Turn the lines below into a Markdown table with two columns, "Row" for the row number and "Line" for the line itself, leaving out the blank lines.

● **Information shown**
......
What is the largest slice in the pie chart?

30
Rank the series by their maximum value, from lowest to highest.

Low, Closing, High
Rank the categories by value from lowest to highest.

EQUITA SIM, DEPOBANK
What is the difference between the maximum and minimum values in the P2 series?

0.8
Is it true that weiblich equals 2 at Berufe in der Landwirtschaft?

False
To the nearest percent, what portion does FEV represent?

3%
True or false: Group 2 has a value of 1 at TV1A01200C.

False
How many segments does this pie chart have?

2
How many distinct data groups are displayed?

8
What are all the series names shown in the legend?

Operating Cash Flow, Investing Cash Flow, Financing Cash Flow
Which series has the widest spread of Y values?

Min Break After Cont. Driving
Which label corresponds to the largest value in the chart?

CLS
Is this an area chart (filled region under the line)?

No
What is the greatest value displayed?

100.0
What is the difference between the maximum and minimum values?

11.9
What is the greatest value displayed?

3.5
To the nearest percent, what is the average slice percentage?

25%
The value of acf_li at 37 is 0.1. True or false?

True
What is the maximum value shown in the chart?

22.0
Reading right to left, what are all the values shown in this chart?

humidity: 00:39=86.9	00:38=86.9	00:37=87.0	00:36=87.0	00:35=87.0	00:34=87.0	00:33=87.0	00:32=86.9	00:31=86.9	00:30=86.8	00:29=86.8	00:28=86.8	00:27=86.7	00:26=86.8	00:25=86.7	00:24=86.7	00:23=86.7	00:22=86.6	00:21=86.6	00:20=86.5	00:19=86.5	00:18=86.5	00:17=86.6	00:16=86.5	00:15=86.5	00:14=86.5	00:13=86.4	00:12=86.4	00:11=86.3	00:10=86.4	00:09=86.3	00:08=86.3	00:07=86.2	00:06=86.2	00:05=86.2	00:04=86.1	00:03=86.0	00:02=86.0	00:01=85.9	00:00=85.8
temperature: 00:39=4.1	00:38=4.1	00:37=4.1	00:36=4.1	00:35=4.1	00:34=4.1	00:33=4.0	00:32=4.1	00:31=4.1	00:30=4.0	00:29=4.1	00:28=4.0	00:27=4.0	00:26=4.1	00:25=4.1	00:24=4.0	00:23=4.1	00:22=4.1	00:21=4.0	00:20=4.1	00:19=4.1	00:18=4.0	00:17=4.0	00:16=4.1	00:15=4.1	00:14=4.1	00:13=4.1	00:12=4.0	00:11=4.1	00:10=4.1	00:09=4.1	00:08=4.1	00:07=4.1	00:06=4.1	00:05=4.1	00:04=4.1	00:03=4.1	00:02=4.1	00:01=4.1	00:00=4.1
......
● **Expected output**
| Row | Line |
|---|---|
| 1 | What is the largest slice in the pie chart? |
| 2 | 30 |
| 3 | Rank the series by their maximum value, from lowest to highest. |
| 4 | Low, Closing, High |
| 5 | Rank the categories by value from lowest to highest. |
| 6 | EQUITA SIM, DEPOBANK |
| 7 | What is the difference between the maximum and minimum values in the P2 series? |
| 8 | 0.8 |
| 9 | Is it true that weiblich equals 2 at Berufe in der Landwirtschaft? |
| 10 | False |
| 11 | To the nearest percent, what portion does FEV represent? |
| 12 | 3% |
| 13 | True or false: Group 2 has a value of 1 at TV1A01200C. |
| 14 | False |
| 15 | How many segments does this pie chart have? |
| 16 | 2 |
| 17 | How many distinct data groups are displayed? |
| 18 | 8 |
| 19 | What are all the series names shown in the legend? |
| 20 | Operating Cash Flow, Investing Cash Flow, Financing Cash Flow |
| 21 | Which series has the widest spread of Y values? |
| 22 | Min Break After Cont. Driving |
| 23 | Which label corresponds to the largest value in the chart? |
| 24 | CLS |
| 25 | Is this an area chart (filled region under the line)? |
| 26 | No |
| 27 | What is the greatest value displayed? |
| 28 | 100.0 |
| 29 | What is the difference between the maximum and minimum values? |
| 30 | 11.9 |
| 31 | What is the greatest value displayed? |
| 32 | 3.5 |
| 33 | To the nearest percent, what is the average slice percentage? |
| 34 | 25% |
| 35 | The value of acf_li at 37 is 0.1. True or false? |
| 36 | True |
| 37 | What is the maximum value shown in the chart? |
| 38 | 22.0 |
| 39 | Reading right to left, what are all the values shown in this chart? |
| 40 | humidity: 00:39=86.9	00:38=86.9	00:37=87.0	00:36=87.0	00:35=87.0	00:34=87.0	00:33=87.0	00:32=86.9	00:31=86.9	00:30=86.8	00:29=86.8	00:28=86.8	00:27=86.7	00:26=86.8	00:25=86.7	00:24=86.7	00:23=86.7	00:22=86.6	00:21=86.6	00:20=86.5	00:19=86.5	00:18=86.5	00:17=86.6	00:16=86.5	00:15=86.5	00:14=86.5	00:13=86.4	00:12=86.4	00:11=86.3	00:10=86.4	00:09=86.3	00:08=86.3	00:07=86.2	00:06=86.2	00:05=86.2	00:04=86.1	00:03=86.0	00:02=86.0	00:01=85.9	00:00=85.8 |
| 41 | temperature: 00:39=4.1	00:38=4.1	00:37=4.1	00:36=4.1	00:35=4.1	00:34=4.1	00:33=4.0	00:32=4.1	00:31=4.1	00:30=4.0	00:29=4.1	00:28=4.0	00:27=4.0	00:26=4.1	00:25=4.1	00:24=4.0	00:23=4.1	00:22=4.1	00:21=4.0	00:20=4.1	00:19=4.1	00:18=4.0	00:17=4.0	00:16=4.1	00:15=4.1	00:14=4.1	00:13=4.1	00:12=4.0	00:11=4.1	00:10=4.1	00:09=4.1	00:08=4.1	00:07=4.1	00:06=4.1	00:05=4.1	00:04=4.1	00:03=4.1	00:02=4.1	00:01=4.1	00:00=4.1 |